There are marked similarities to his time at Aston Villa: midfielders are still selected at full-back, squad rotation is non-existent, with fringe players marginalised.

And O'Neill buys only British or from British clubs.

The formula has not changed. The results have.

Managers who rarely recruit abroad are condemned to paying the inflated prices of the domestic transfer market.

Steven Fletcher's £12 million (Dh70.6m) cost was mocked before his early flurry of goals but Adam Johnson is yet to justify his £10m fee. It is a reality that expenditure increases expectations but Sunderland have regressed despite spending.

With the creative contingent of Johnson, James McClean and Stephane Sessegnon all underperforming to varying degrees, Sunderland have often been sterile.
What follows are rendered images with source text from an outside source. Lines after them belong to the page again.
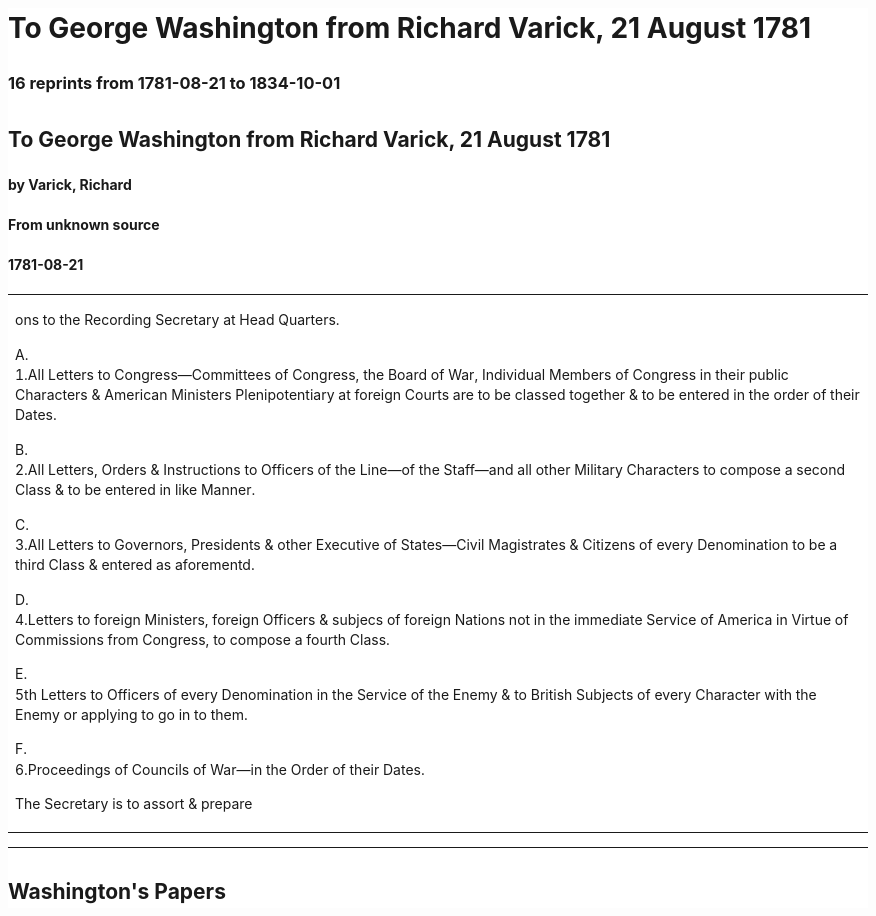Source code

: 
# To George Washington from Richard Varick, 21 August 1781

### 16 reprints from 1781-08-21 to 1834-10-01

## To George Washington from Richard Varick, 21 August 1781

#### by Varick, Richard

#### From unknown source

#### 1781-08-21

<table style="width: 100%;"><tr><td style="width: 50%">

ons to the Recording Secretary at Head Quarters.  
  
  
A.  
1.All Letters to Congress—Committees of Congress, the Board of War, Individual Members of Congress in their public Characters &amp; American Ministers Plenipotentiary at foreign Courts are to be classed together &amp; to be entered in the order of their  
Dates.  
  
  
B.  
2.All Letters, Orders &amp; Instructions to Officers of the Line—of the Staff—and all other Military Characters to compose a second Class &amp; to be entered in like Manner.  
  
  
C.  
3.All Letters to Governors, Presidents &amp; other Executive of States—Civil Magistrates &amp; Citizens of every Denomination to be a third Class &amp; entered as aforementd.  
  
  
D.  
4.Letters to foreign Ministers, foreign Officers &amp; subjecs of foreign Nations not in the immediate Service of America in Virtue of Commissions from Congress, to compose a fourth Class.  
  
  
E.  
5th Letters to Officers of every Denomination in the Service of the Enemy &amp; to British Subjects of every Character with the Enemy or applying to go in to them.  
  
  
F.  
6.Proceedings of Councils of War—in the Order of their Dates.  
  
  
The Secretary is to assort &amp; prepare 
</td></tr></table>

---

## Washington's Papers
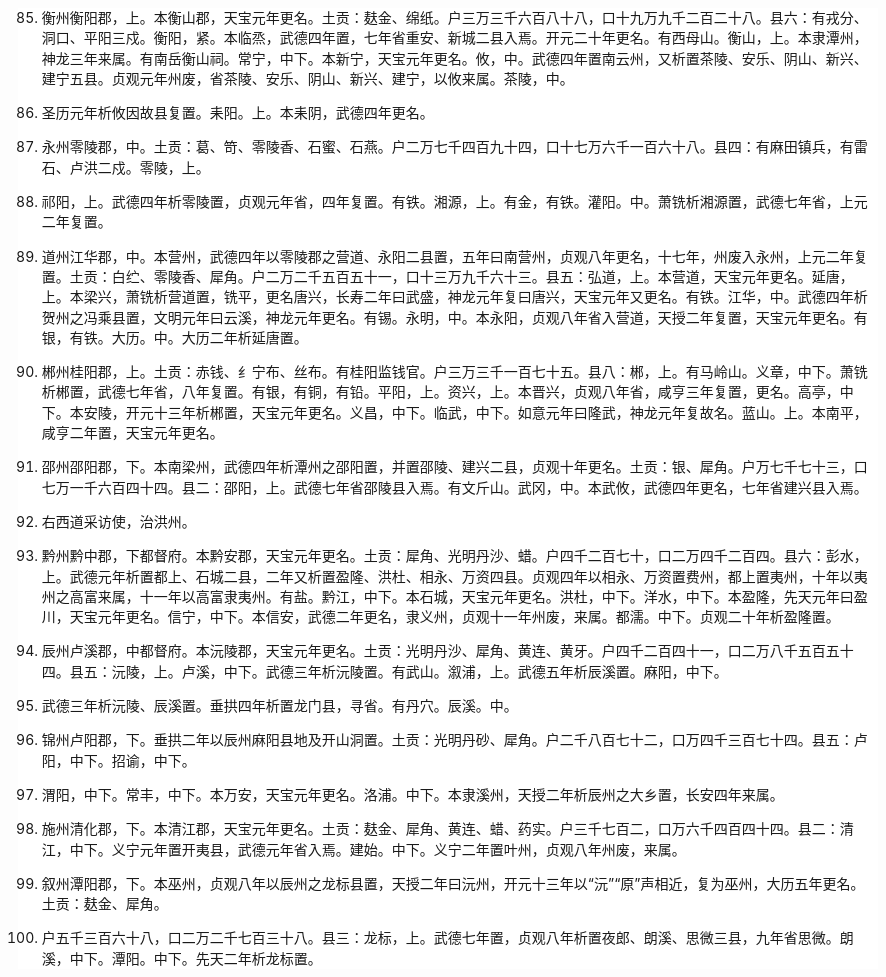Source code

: 85. <span id="志第三十一_地理五-85"></span>
衡州衡阳郡，上。本衡山郡，天宝元年更名。土贡：麸金、绵纸。户三万三千六百八十八，口十九万九千二百二十八。县六：有戎分、洞口、平阳三戍。衡阳，紧。本临烝，武德四年置，七年省重安、新城二县入焉。开元二十年更名。有西母山。衡山，上。本隶潭州，神龙三年来属。有南岳衡山祠。常宁，中下。本新宁，天宝元年更名。攸，中。武德四年置南云州，又析置茶陵、安乐、阴山、新兴、建宁五县。贞观元年州废，省茶陵、安乐、阴山、新兴、建宁，以攸来属。茶陵，中。

86. <span id="志第三十一_地理五-86"></span>
圣历元年析攸因故县复置。耒阳。上。本耒阴，武德四年更名。

87. <span id="志第三十一_地理五-87"></span>
永州零陵郡，中。土贡：葛、笴、零陵香、石蜜、石燕。户二万七千四百九十四，口十七万六千一百六十八。县四：有麻田镇兵，有雷石、卢洪二戍。零陵，上。

88. <span id="志第三十一_地理五-88"></span>
祁阳，上。武德四年析零陵置，贞观元年省，四年复置。有铁。湘源，上。有金，有铁。灌阳。中。萧铣析湘源置，武德七年省，上元二年复置。

89. <span id="志第三十一_地理五-89"></span>
道州江华郡，中。本营州，武德四年以零陵郡之营道、永阳二县置，五年曰南营州，贞观八年更名，十七年，州废入永州，上元二年复置。土贡：白纻、零陵香、犀角。户二万二千五百五十一，口十三万九千六十三。县五：弘道，上。本营道，天宝元年更名。延唐，上。本梁兴，萧铣析营道置，铣平，更名唐兴，长寿二年曰武盛，神龙元年复曰唐兴，天宝元年又更名。有铁。江华，中。武德四年析贺州之冯乘县置，文明元年曰云溪，神龙元年更名。有锡。永明，中。本永阳，贞观八年省入营道，天授二年复置，天宝元年更名。有银，有铁。大历。中。大历二年析延唐置。

90. <span id="志第三十一_地理五-90"></span>
郴州桂阳郡，上。土贡：赤钱、纟宁布、丝布。有桂阳监钱官。户三万三千一百七十五。县八：郴，上。有马岭山。义章，中下。萧铣析郴置，武德七年省，八年复置。有银，有铜，有铅。平阳，上。资兴，上。本晋兴，贞观八年省，咸亨三年复置，更名。高亭，中下。本安陵，开元十三年析郴置，天宝元年更名。义昌，中下。临武，中下。如意元年曰隆武，神龙元年复故名。蓝山。上。本南平，咸亨二年置，天宝元年更名。

91. <span id="志第三十一_地理五-91"></span>
邵州邵阳郡，下。本南梁州，武德四年析潭州之邵阳置，并置邵陵、建兴二县，贞观十年更名。土贡：银、犀角。户万七千七十三，口七万一千六百四十四。县二：邵阳，上。武德七年省邵陵县入焉。有文斤山。武冈，中。本武攸，武德四年更名，七年省建兴县入焉。

92. <span id="志第三十一_地理五-92"></span>
右西道采访使，治洪州。

93. <span id="志第三十一_地理五-93"></span>
黔州黔中郡，下都督府。本黔安郡，天宝元年更名。土贡：犀角、光明丹沙、蜡。户四千二百七十，口二万四千二百四。县六：彭水，上。武德元年析置都上、石城二县，二年又析置盈隆、洪杜、相永、万资四县。贞观四年以相永、万资置费州，都上置夷州，十年以夷州之高富来属，十一年以高富隶夷州。有盐。黔江，中下。本石城，天宝元年更名。洪杜，中下。洋水，中下。本盈隆，先天元年曰盈川，天宝元年更名。信宁，中下。本信安，武德二年更名，隶义州，贞观十一年州废，来属。都濡。中下。贞观二十年析盈隆置。

94. <span id="志第三十一_地理五-94"></span>
辰州卢溪郡，中都督府。本沅陵郡，天宝元年更名。土贡：光明丹沙、犀角、黄连、黄牙。户四千二百四十一，口二万八千五百五十四。县五：沅陵，上。卢溪，中下。武德三年析沅陵置。有武山。溆浦，上。武德五年析辰溪置。麻阳，中下。

95. <span id="志第三十一_地理五-95"></span>
武德三年析沅陵、辰溪置。垂拱四年析置龙门县，寻省。有丹穴。辰溪。中。

96. <span id="志第三十一_地理五-96"></span>
锦州卢阳郡，下。垂拱二年以辰州麻阳县地及开山洞置。土贡：光明丹砂、犀角。户二千八百七十二，口万四千三百七十四。县五：卢阳，中下。招谕，中下。

97. <span id="志第三十一_地理五-97"></span>
渭阳，中下。常丰，中下。本万安，天宝元年更名。洛浦。中下。本隶溪州，天授二年析辰州之大乡置，长安四年来属。

98. <span id="志第三十一_地理五-98"></span>
施州清化郡，下。本清江郡，天宝元年更名。土贡：麸金、犀角、黄连、蜡、药实。户三千七百二，口万六千四百四十四。县二：清江，中下。义宁元年置开夷县，武德元年省入焉。建始。中下。义宁二年置叶州，贞观八年州废，来属。

99. <span id="志第三十一_地理五-99"></span>
叙州潭阳郡，下。本巫州，贞观八年以辰州之龙标县置，天授二年曰沅州，开元十三年以“沅”“原”声相近，复为巫州，大历五年更名。土贡：麸金、犀角。

100. <span id="志第三十一_地理五-100"></span>
户五千三百六十八，口二万二千七百三十八。县三：龙标，上。武德七年置，贞观八年析置夜郎、朗溪、思微三县，九年省思微。朗溪，中下。潭阳。中下。先天二年析龙标置。
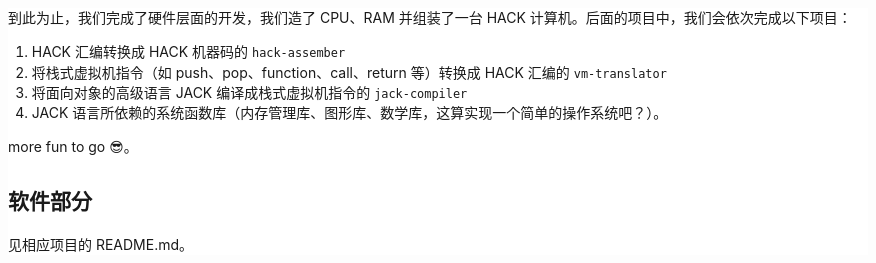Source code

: 到此为止，我们完成了硬件层面的开发，我们造了 CPU、RAM 并组装了一台 HACK 计算机。后面的项目中，我们会依次完成以下项目：

1. HACK 汇编转换成 HACK 机器码的 `hack-assember`
2. 将栈式虚拟机指令（如 push、pop、function、call、return 等）转换成 HACK 汇编的 `vm-translator`
3. 将面向对象的高级语言 JACK 编译成栈式虚拟机指令的 `jack-compiler`
4.  JACK 语言所依赖的系统函数库（内存管理库、图形库、数学库，这算实现一个简单的操作系统吧？）。

more fun to go 😎。

## 软件部分

见相应项目的 README.md。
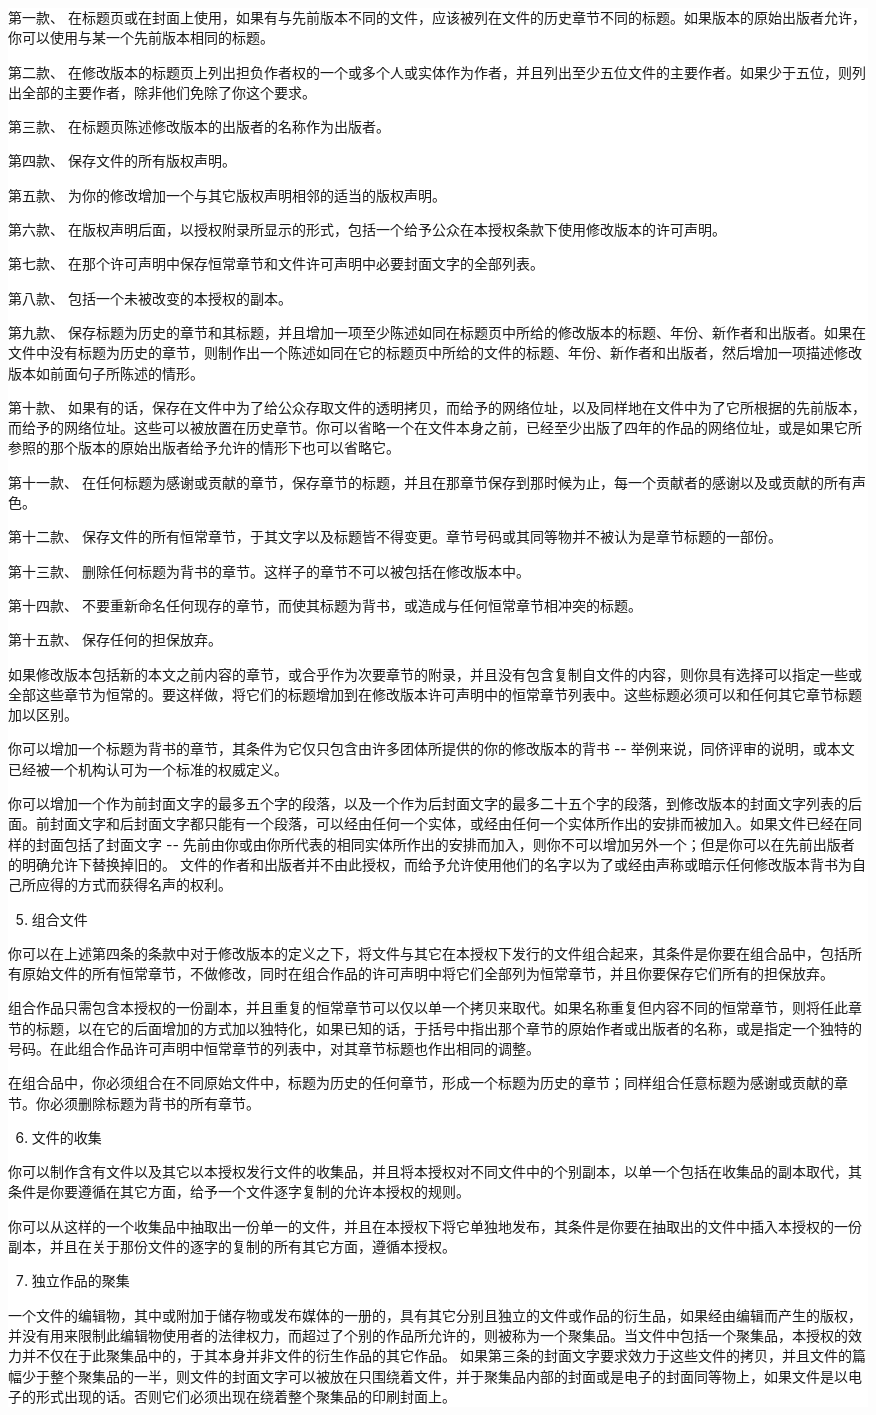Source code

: 第一款、 在标题页或在封面上使用，如果有与先前版本不同的文件，应该被列在文件的历史章节不同的标题。如果版本的原始出版者允许，你可以使用与某一个先前版本相同的标题。

第二款、 在修改版本的标题页上列出担负作者权的一个或多个人或实体作为作者，并且列出至少五位文件的主要作者。如果少于五位，则列出全部的主要作者，除非他们免除了你这个要求。

第三款、 在标题页陈述修改版本的出版者的名称作为出版者。

第四款、 保存文件的所有版权声明。

第五款、 为你的修改增加一个与其它版权声明相邻的适当的版权声明。

第六款、 在版权声明后面，以授权附录所显示的形式，包括一个给予公众在本授权条款下使用修改版本的许可声明。

第七款、 在那个许可声明中保存恒常章节和文件许可声明中必要封面文字的全部列表。

第八款、 包括一个未被改变的本授权的副本。

第九款、 保存标题为历史的章节和其标题，并且增加一项至少陈述如同在标题页中所给的修改版本的标题、年份、新作者和出版者。如果在文件中没有标题为历史的章节，则制作出一个陈述如同在它的标题页中所给的文件的标题、年份、新作者和出版者，然后增加一项描述修改版本如前面句子所陈述的情形。

第十款、 如果有的话，保存在文件中为了给公众存取文件的透明拷贝，而给予的网络位址，以及同样地在文件中为了它所根据的先前版本，而给予的网络位址。这些可以被放置在历史章节。你可以省略一个在文件本身之前，已经至少出版了四年的作品的网络位址，或是如果它所参照的那个版本的原始出版者给予允许的情形下也可以省略它。

第十一款、 在任何标题为感谢或贡献的章节，保存章节的标题，并且在那章节保存到那时候为止，每一个贡献者的感谢以及或贡献的所有声色。

第十二款、 保存文件的所有恒常章节，于其文字以及标题皆不得变更。章节号码或其同等物并不被认为是章节标题的一部份。

第十三款、 删除任何标题为背书的章节。这样子的章节不可以被包括在修改版本中。

第十四款、 不要重新命名任何现存的章节，而使其标题为背书，或造成与任何恒常章节相冲突的标题。

第十五款、 保存任何的担保放弃。

如果修改版本包括新的本文之前内容的章节，或合乎作为次要章节的附录，并且没有包含复制自文件的内容，则你具有选择可以指定一些或全部这些章节为恒常的。要这样做，将它们的标题增加到在修改版本许可声明中的恒常章节列表中。这些标题必须可以和任何其它章节标题加以区别。

你可以增加一个标题为背书的章节，其条件为它仅只包含由许多团体所提供的你的修改版本的背书 -- 举例来说，同侪评审的说明，或本文已经被一个机构认可为一个标准的权威定义。

你可以增加一个作为前封面文字的最多五个字的段落，以及一个作为后封面文字的最多二十五个字的段落，到修改版本的封面文字列表的后面。前封面文字和后封面文字都只能有一个段落，可以经由任何一个实体，或经由任何一个实体所作出的安排而被加入。如果文件已经在同样的封面包括了封面文字 -- 先前由你或由你所代表的相同实体所作出的安排而加入，则你不可以增加另外一个；但是你可以在先前出版者的明确允许下替换掉旧的。 文件的作者和出版者并不由此授权，而给予允许使用他们的名字以为了或经由声称或暗示任何修改版本背书为自己所应得的方式而获得名声的权利。

5. 组合文件

你可以在上述第四条的条款中对于修改版本的定义之下，将文件与其它在本授权下发行的文件组合起来，其条件是你要在组合品中，包括所有原始文件的所有恒常章节，不做修改，同时在组合作品的许可声明中将它们全部列为恒常章节，并且你要保存它们所有的担保放弃。

组合作品只需包含本授权的一份副本，并且重复的恒常章节可以仅以单一个拷贝来取代。如果名称重复但内容不同的恒常章节，则将任此章节的标题，以在它的后面增加的方式加以独特化，如果已知的话，于括号中指出那个章节的原始作者或出版者的名称，或是指定一个独特的号码。在此组合作品许可声明中恒常章节的列表中，对其章节标题也作出相同的调整。

在组合品中，你必须组合在不同原始文件中，标题为历史的任何章节，形成一个标题为历史的章节；同样组合任意标题为感谢或贡献的章节。你必须删除标题为背书的所有章节。

6. 文件的收集

你可以制作含有文件以及其它以本授权发行文件的收集品，并且将本授权对不同文件中的个别副本，以单一个包括在收集品的副本取代，其条件是你要遵循在其它方面，给予一个文件逐字复制的允许本授权的规则。

你可以从这样的一个收集品中抽取出一份单一的文件，并且在本授权下将它单独地发布，其条件是你要在抽取出的文件中插入本授权的一份副本，并且在关于那份文件的逐字的复制的所有其它方面，遵循本授权。

7. 独立作品的聚集

一个文件的编辑物，其中或附加于储存物或发布媒体的一册的，具有其它分别且独立的文件或作品的衍生品，如果经由编辑而产生的版权，并没有用来限制此编辑物使用者的法律权力，而超过了个别的作品所允许的，则被称为一个聚集品。当文件中包括一个聚集品，本授权的效力并不仅在于此聚集品中的，于其本身并非文件的衍生作品的其它作品。 如果第三条的封面文字要求效力于这些文件的拷贝，并且文件的篇幅少于整个聚集品的一半，则文件的封面文字可以被放在只围绕着文件，并于聚集品内部的封面或是电子的封面同等物上，如果文件是以电子的形式出现的话。否则它们必须出现在绕着整个聚集品的印刷封面上。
The 3-1 win at Fulham was a welcome exception but sides managed by a motivator of O'Neill's calibre have rarely seemed so flat.

One theory is that the team lacks quality. Compared to most others in the lower half of the Premier League, however, it should not.

Both O'Neill and his predecessor, Steve Bruce, have been allowed to invest, the latter because of the profitable sales of Darren Bent and Jordan Henderson. There are players with enviable CVs and sizeable salaries.

Yet Sunderland seem less than the sum of their parts. They are becoming the antithesis of O'Neill's Leicester City team, a group of unlikely lads with a genuine hunger, compiled by brilliant bargain-hunting after plenty of trawling through the lower leagues for signings.

They achieved four successive top-10 finishes and reached three cup finals, winning two, between 1995 and 2000. O'Neill's defining achievements as a manager in England came at Filbert Street but the fact it is 12 years since he left Leicester suggests his best days may be behind him.

Certainly, John Robertson, the long-serving assistant who helped him at Wycombe Wanderers, Leicester, Celtic and Villa is no longer by his side after deciding not to join him at the Stadium of Light.

They were European Cup winners together as Nottingham Forest players but if the unpredictable, charismatic O'Neill was the Brian Clough of the partnership, perhaps the quieter Robertson was his Peter Taylor, the irreplaceable sidekick.

Perhaps, instead, the problem is Sunderland. Whoever the manager, extended slumps have pockmarked their recent seasons.

O'Neill won nine of his first 16 league games, but before then Sunderland had only won five in 28 under Bruce and the caretaker Eric Black.

They had a run of just three wins in 20 under Ricky Sbragia, and two in 18 under Roy Keane. All have had expensively assembled squads but none has had the managerial pedigree of O'Neill.

If his appointment appeared auspicious, it is worth remembering that Lawrie McMenemy and Howard Wilkinson also arrived on Wearside with distinguished records. Each, it soon transpired, was past his peak and utterly unsuitable for the club.

O'Neill, a lifelong Sunderland supporter with seemingly transferable methods, looked a far better fit. But after the initial upsurge, when McClean and Sessegnon kept scoring glorious goals, Sunderland have suffered a relapse.

If their plight is unprecedented for O'Neill, it is all too familiar for the club.